Presumably, neither snow nor rain nor heat nor gloom of night nor cosmic radiation stays these couriers from the swift completion of their appointed rounds.
For more information: www.astrobotic.com/moon-mail
DEPARTMENT OF CORRECTIONS
I Don't Care What You Say About Me, Just Spell My Name Right
We're likely to get coal in our holiday stockings unless we apologize for two misspellings in our November issue. WINGS WorldQuest co-founder is Milbry Polk, not Post; and America's first astronaut in space is Alan B. Shepard, not Shepherd. We also misidentified the URL for Pat and Rosemarie Keough's Antarctica book. It should be www.keough-art.com.
ON THE HORIZON
The New York WILD Film Festival Returns to The Explorers Club, January 30-31, 2015
The New York WILD Film Festival presents powerful, exhilarating documentary films from around the world on important topics and astonishing feats in exploration, adventure, wildlife, conservation and the environment. WILD presents a unique opportunity to exchange ideas, affect vital change and celebrate the wild. Last year it was sold out.

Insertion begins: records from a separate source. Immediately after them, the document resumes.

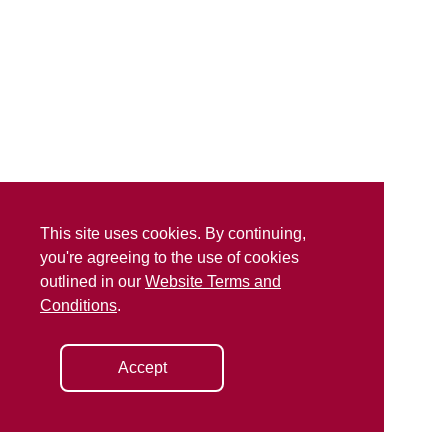
This site uses cookies. By continuing,
you're agreeing to the use of cookies
outlined in our
Website Terms and
Conditions
.
Accept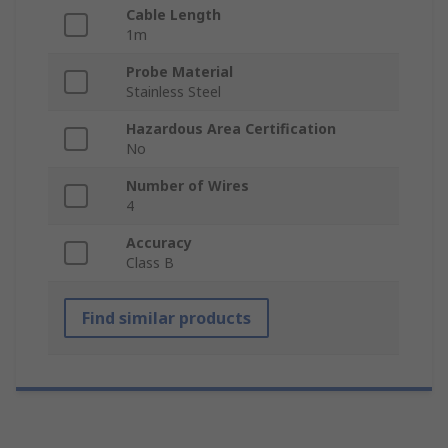
Cable Length
1m
Probe Material
Stainless Steel
Hazardous Area Certification
No
Number of Wires
4
Accuracy
Class B
Find similar products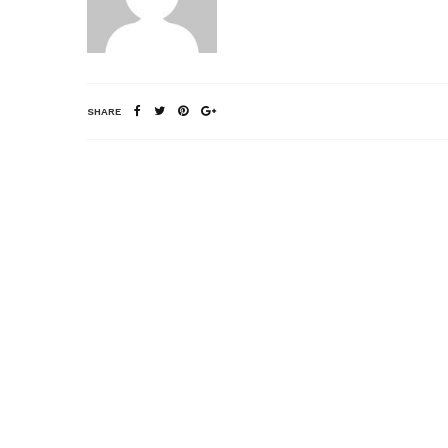
SHARE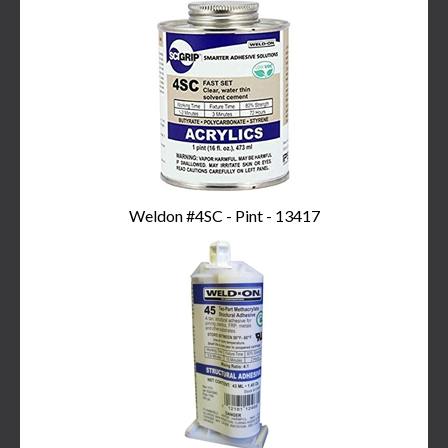
Weldon #4SC - Pint - 13417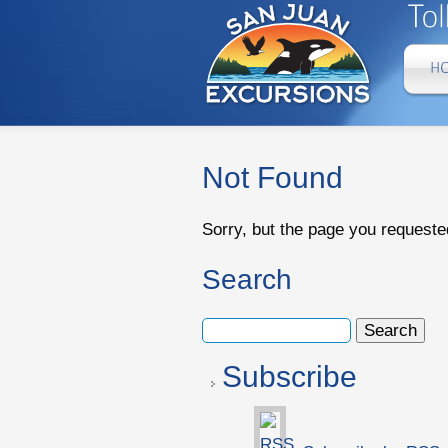
Not Found
Sorry, but the page you requeste
Search
Subscribe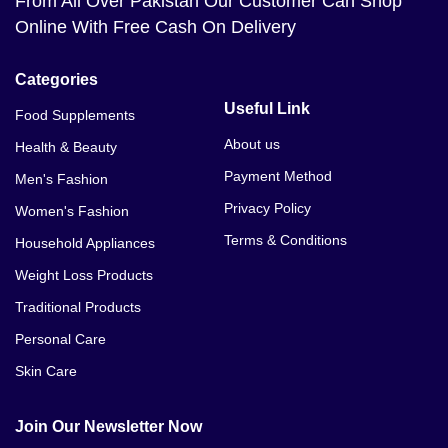
From All Over Pakistan Our Customer Can Shop
Online With Free Cash On Delivery
Categories
Useful Link
Food Supplements
About us
Health & Beauty
Payment Method
Men's Fashion
Privacy Policy
Women's Fashion
Terms & Conditions
Household Appliances
Weight Loss Products
Traditional Products
Personal Care
Skin Care
Join Our Newsletter Now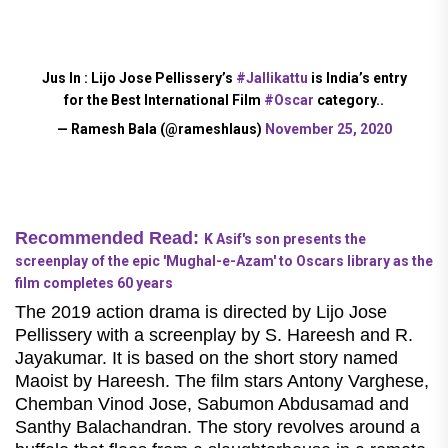
Jus In : Lijo Jose Pellissery’s
#Jallikattu
is India’s entry
for the Best International Film
#Oscar
category..
— Ramesh Bala (@rameshlaus)
November 25, 2020
Recommended Read:
K Asif's son presents the
screenplay of the epic 'Mughal-e-Azam' to Oscars library as the
film completes 60 years
The 2019 action drama is directed by Lijo Jose
Pellissery with a screenplay by S. Hareesh and R.
Jayakumar. It is based on the short story named
Maoist by Hareesh. The film stars Antony Varghese,
Chemban Vinod Jose, Sabumon Abdusamad and
Santhy Balachandran. The story revolves around a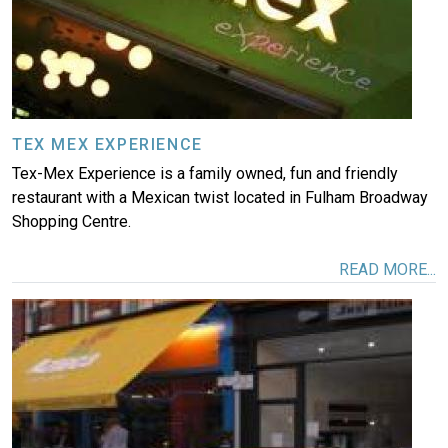
TEX MEX EXPERIENCE
Tex-Mex Experience is a family owned, fun and friendly
restaurant with a Mexican twist located in Fulham Broadway
Shopping Centre.
READ MORE...
Image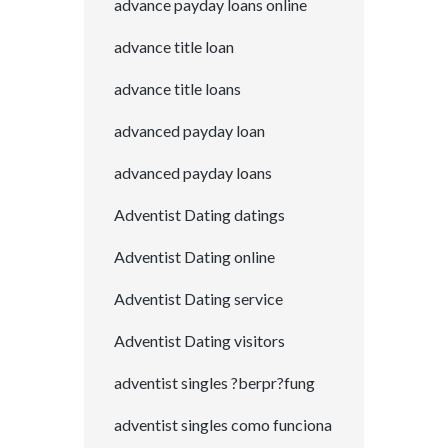
advance payday loans online
advance title loan
advance title loans
advanced payday loan
advanced payday loans
Adventist Dating datings
Adventist Dating online
Adventist Dating service
Adventist Dating visitors
adventist singles ?berpr?fung
adventist singles como funciona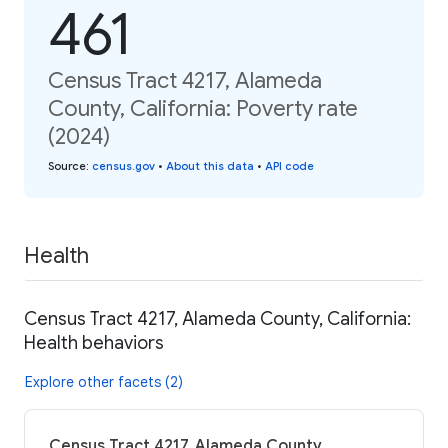
461
Census Tract 4217, Alameda
County, California: Poverty rate
(2024)
Source
:
census.gov
•
About this data
•
API code
Health
Census Tract 4217, Alameda County, California:
Health behaviors
Explore other facets (2)
Census Tract 4217, Alameda County,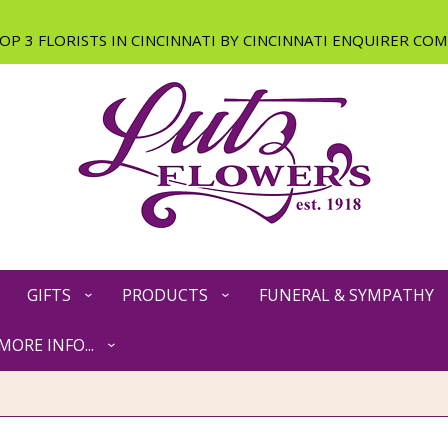
GIFTS
PRODUCTS
FUNERAL & SYMPATHY
MORE INFO...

Expect 15 screenings over two days, Q&A's with celebrated filmmakers, talent and thought leaders. In addition to all-day screenings, the Club will host a luncheon with fellow adventurers and offer once-in-a-lifetime special social and networking events. Check www.nywildfilmfestival.comfor updates and sign up for the WILD newsletter.
Get Sponsored! - Hundreds of explorers and adventurers raise money each month to travel on world class expeditions to Mt. Everest, Nepal, Antarctica and elsewhere. Now the techniques they use to pay for their journeys are available to anyone who has a dream adventure project in mind, according to the new book from Skyhorse Publishing called: Get Sponsored: A Funding Guide for Explorers, Adventurers and Would Be World Travelers.
Author Jeff Blumenfeld, an adventure marketing specialist who has represented 3M, Coleman, Du Pont, Lands' End and Orvis, among others, shares techniques for securing sponsors for expeditions and adventures.